Please do not clog up our issue tracker by filing dozens and dozens of bug reports all at the same time. Choose a handful of the bugs your fuzzer has discovered, prioritizing the ones that seem most serious, and file issues for those bugs first. As those issues are resolved, then file a few more issues, and so on.

Further Reading

Here are some more helpful resources to help your external fuzzing efforts succeed:

Wasmtime's Internal Fuzzing Infrastructure

The Wasmtime project leverages extensive fuzzing for its safety and correctness assurances, and therefore already has a fairly large amount of fuzzing infrastructure. Our fuzzers run continuously on OSS-Fuzz.

Test Case Generators and Oracles

Test case generators and oracles live in the wasmtime-fuzzing crate, located in the crates/fuzzing directory.

A test case generator takes raw, unstructured input from a fuzzer and translates that into a test case. This might involve interpreting the raw input as "DNA" or pre-determined choices through a decision tree and using it to generate an in-memory data structure, or it might be a no-op where we interpret the raw bytes as if they were Wasm.

An oracle takes a test case and determines whether we have a bug. For example, one of the simplest oracles is to take a Wasm binary as an input test case, validate and instantiate it, and (implicitly) check that no assertions failed or segfaults happened. A more complicated oracle might compare the result of executing a Wasm file with and without optimizations enabled, and make sure that the two executions are observably identical.
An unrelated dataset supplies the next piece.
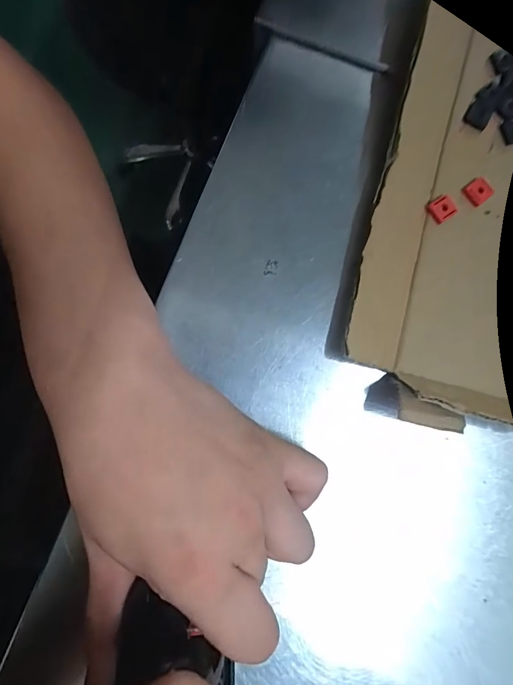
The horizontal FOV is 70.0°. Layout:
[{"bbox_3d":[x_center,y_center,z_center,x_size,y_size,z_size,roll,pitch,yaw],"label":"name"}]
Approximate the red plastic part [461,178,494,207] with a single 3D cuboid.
[{"bbox_3d":[0.132,-0.090,0.218,0.014,0.006,0.013,-37,83,-7],"label":"red plastic part"}]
Our test case generators and oracles strive to be fuzzer-agnostic: they can be reused with libFuzzer or AFL or any other fuzzing engine or driver.

libFuzzer and cargo fuzz Fuzz Targets

We combine a test case generator and one more oracles into a fuzz target. Because the target needs to pipe the raw input from a fuzzer into the test case generator, it is specific to a particular fuzzer. This is generally fine, since they're only a couple of lines of glue code.

Currently, all of our fuzz targets are written for libFuzzer and cargo fuzz. They are defined in the fuzz subdirectory.

See fuzz/README.md for details on how to run these fuzz targets and set up a corpus of seed inputs.